### PROBLEM:
The data should be written out in full, exactly as it stands, and the pictures dropped.

### MATERIAL FOR THIS EXERCISE:
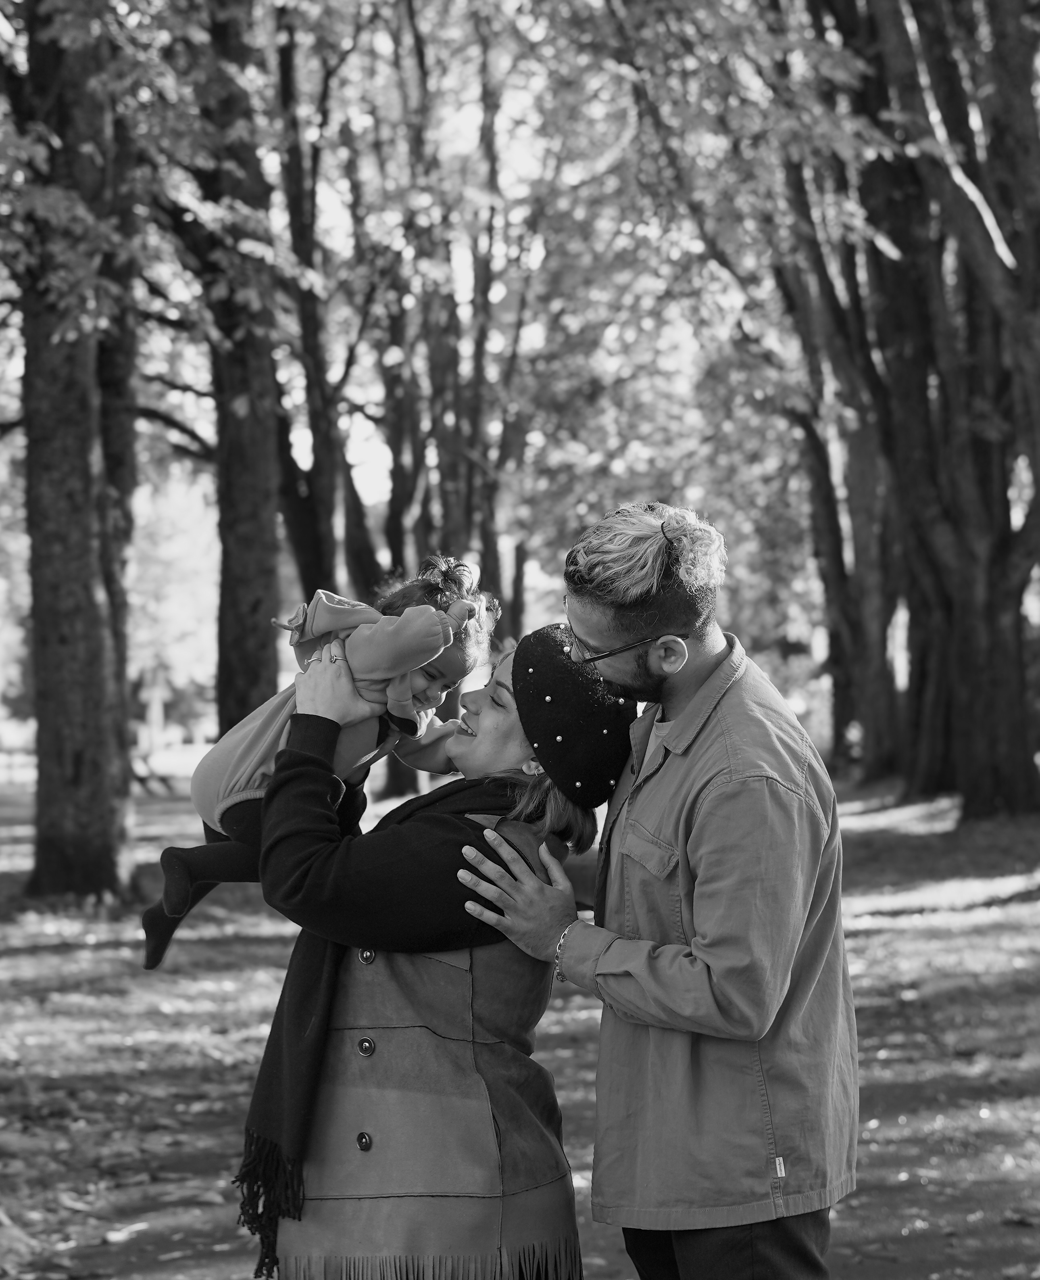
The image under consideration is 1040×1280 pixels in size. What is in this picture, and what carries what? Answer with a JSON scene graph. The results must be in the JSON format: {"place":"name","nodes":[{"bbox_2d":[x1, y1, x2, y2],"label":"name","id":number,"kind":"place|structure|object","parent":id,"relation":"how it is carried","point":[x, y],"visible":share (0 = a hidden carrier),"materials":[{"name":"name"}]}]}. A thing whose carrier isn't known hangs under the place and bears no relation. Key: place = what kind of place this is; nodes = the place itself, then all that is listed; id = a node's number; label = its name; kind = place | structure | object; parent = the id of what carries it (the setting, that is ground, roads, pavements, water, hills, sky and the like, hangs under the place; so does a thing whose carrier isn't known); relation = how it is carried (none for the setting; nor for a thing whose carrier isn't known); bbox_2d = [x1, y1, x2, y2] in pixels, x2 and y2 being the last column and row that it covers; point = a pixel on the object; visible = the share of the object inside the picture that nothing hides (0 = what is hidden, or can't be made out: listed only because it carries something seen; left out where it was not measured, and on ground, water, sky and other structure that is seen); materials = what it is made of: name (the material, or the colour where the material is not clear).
{"place":"outdoors","nodes":[
{"label":"outdoors","id":0,"kind":"place"},
{"bbox_2d":[267,0,353,620],"label":"tree","id":1,"kind":"object","parent":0,"point":[312,558],"visible":0.58,"materials":[{"name":"plant"}]},
{"bbox_2d":[426,0,515,635],"label":"tree","id":2,"kind":"object","parent":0,"point":[447,500],"visible":0.59,"materials":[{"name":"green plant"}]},
{"bbox_2d":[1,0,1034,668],"label":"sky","id":3,"kind":"structure","parent":0,"point":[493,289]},
{"bbox_2d":[0,758,1039,1279],"label":"lawn","id":4,"kind":"structure","parent":0,"point":[593,1267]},
{"bbox_2d":[5,0,140,909],"label":"tree","id":5,"kind":"object","parent":4,"relation":"on","point":[42,732],"visible":0.91,"materials":[{"name":"plant"}]},
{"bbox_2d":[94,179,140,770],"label":"tree","id":6,"kind":"object","parent":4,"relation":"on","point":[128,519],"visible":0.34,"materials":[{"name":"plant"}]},
{"bbox_2d":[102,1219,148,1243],"label":"fallen leaf","id":7,"kind":"object","parent":4,"relation":"on","point":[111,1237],"visible":0.96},
{"bbox_2d":[129,749,175,794],"label":"bench","id":8,"kind":"object","parent":4,"relation":"on","point":[141,779],"visible":0.56,"materials":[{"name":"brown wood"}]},
{"bbox_2d":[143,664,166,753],"label":"post","id":9,"kind":"object","parent":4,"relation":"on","point":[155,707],"visible":0.71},
{"bbox_2d":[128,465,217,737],"label":"tree","id":10,"kind":"object","parent":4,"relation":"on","point":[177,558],"visible":0.36,"materials":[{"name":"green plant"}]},
{"bbox_2d":[193,0,281,744],"label":"tree","id":11,"kind":"object","parent":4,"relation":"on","point":[265,577],"visible":0.63,"materials":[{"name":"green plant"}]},
{"bbox_2d":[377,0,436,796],"label":"tree","id":12,"kind":"object","parent":4,"relation":"on","point":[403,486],"visible":0.54,"materials":[{"name":"plant"}]},
{"bbox_2d":[236,608,628,1279],"label":"woman","id":13,"kind":"object","parent":4,"relation":"on","point":[381,951],"visible":0.86},
{"bbox_2d":[141,556,504,970],"label":"child","id":14,"kind":"object","parent":13,"relation":"in","point":[149,957],"visible":0.57},
{"bbox_2d":[459,500,861,1279],"label":"man","id":15,"kind":"object","parent":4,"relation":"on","point":[516,682],"visible":0.99},
{"bbox_2d":[768,127,906,780],"label":"tree","id":16,"kind":"object","parent":4,"relation":"on","point":[835,660],"visible":0.52,"materials":[{"name":"plant"}]},
{"bbox_2d":[803,0,1039,819],"label":"tree","id":17,"kind":"object","parent":4,"relation":"on","point":[997,674],"visible":0.95,"materials":[{"name":"plant"}]}
]}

### RESPONSE BOX:
The image under consideration is 1040×1280 pixels in size. What is in this picture, and what carries what? Answer with a JSON scene graph. The results must be in the JSON format: {"place":"name","nodes":[{"bbox_2d":[x1, y1, x2, y2],"label":"name","id":number,"kind":"place|structure|object","parent":id,"relation":"how it is carried","point":[x, y],"visible":share (0 = a hidden carrier),"materials":[{"name":"name"}]}]}. A thing whose carrier isn't known hangs under the place and bears no relation. Key: place = what kind of place this is; nodes = the place itself, then all that is listed; id = a node's number; label = its name; kind = place | structure | object; parent = the id of what carries it (the setting, that is ground, roads, pavements, water, hills, sky and the like, hangs under the place; so does a thing whose carrier isn't known); relation = how it is carried (none for the setting; nor for a thing whose carrier isn't known); bbox_2d = [x1, y1, x2, y2] in pixels, x2 and y2 being the last column and row that it covers; point = a pixel on the object; visible = the share of the object inside the picture that nothing hides (0 = what is hidden, or can't be made out: listed only because it carries something seen; left out where it was not measured, and on ground, water, sky and other structure that is seen); materials = what it is made of: name (the material, or the colour where the material is not clear).
{"place":"outdoors","nodes":[
{"label":"outdoors","id":0,"kind":"place"},
{"bbox_2d":[267,0,353,620],"label":"tree","id":1,"kind":"object","parent":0,"point":[312,558],"visible":0.58,"materials":[{"name":"plant"}]},
{"bbox_2d":[426,0,515,635],"label":"tree","id":2,"kind":"object","parent":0,"point":[447,500],"visible":0.59,"materials":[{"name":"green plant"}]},
{"bbox_2d":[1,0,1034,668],"label":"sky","id":3,"kind":"structure","parent":0,"point":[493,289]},
{"bbox_2d":[0,758,1039,1279],"label":"lawn","id":4,"kind":"structure","parent":0,"point":[593,1267]},
{"bbox_2d":[5,0,140,909],"label":"tree","id":5,"kind":"object","parent":4,"relation":"on","point":[42,732],"visible":0.91,"materials":[{"name":"plant"}]},
{"bbox_2d":[94,179,140,770],"label":"tree","id":6,"kind":"object","parent":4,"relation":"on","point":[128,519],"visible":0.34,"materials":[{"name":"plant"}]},
{"bbox_2d":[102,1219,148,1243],"label":"fallen leaf","id":7,"kind":"object","parent":4,"relation":"on","point":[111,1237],"visible":0.96},
{"bbox_2d":[129,749,175,794],"label":"bench","id":8,"kind":"object","parent":4,"relation":"on","point":[141,779],"visible":0.56,"materials":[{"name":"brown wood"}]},
{"bbox_2d":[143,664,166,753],"label":"post","id":9,"kind":"object","parent":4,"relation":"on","point":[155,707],"visible":0.71},
{"bbox_2d":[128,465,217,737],"label":"tree","id":10,"kind":"object","parent":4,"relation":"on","point":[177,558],"visible":0.36,"materials":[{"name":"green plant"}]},
{"bbox_2d":[193,0,281,744],"label":"tree","id":11,"kind":"object","parent":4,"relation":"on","point":[265,577],"visible":0.63,"materials":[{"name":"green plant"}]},
{"bbox_2d":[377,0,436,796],"label":"tree","id":12,"kind":"object","parent":4,"relation":"on","point":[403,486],"visible":0.54,"materials":[{"name":"plant"}]},
{"bbox_2d":[236,608,628,1279],"label":"woman","id":13,"kind":"object","parent":4,"relation":"on","point":[381,951],"visible":0.86},
{"bbox_2d":[141,556,504,970],"label":"child","id":14,"kind":"object","parent":13,"relation":"in","point":[149,957],"visible":0.57},
{"bbox_2d":[459,500,861,1279],"label":"man","id":15,"kind":"object","parent":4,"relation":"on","point":[516,682],"visible":0.99},
{"bbox_2d":[768,127,906,780],"label":"tree","id":16,"kind":"object","parent":4,"relation":"on","point":[835,660],"visible":0.52,"materials":[{"name":"plant"}]},
{"bbox_2d":[803,0,1039,819],"label":"tree","id":17,"kind":"object","parent":4,"relation":"on","point":[997,674],"visible":0.95,"materials":[{"name":"plant"}]}
]}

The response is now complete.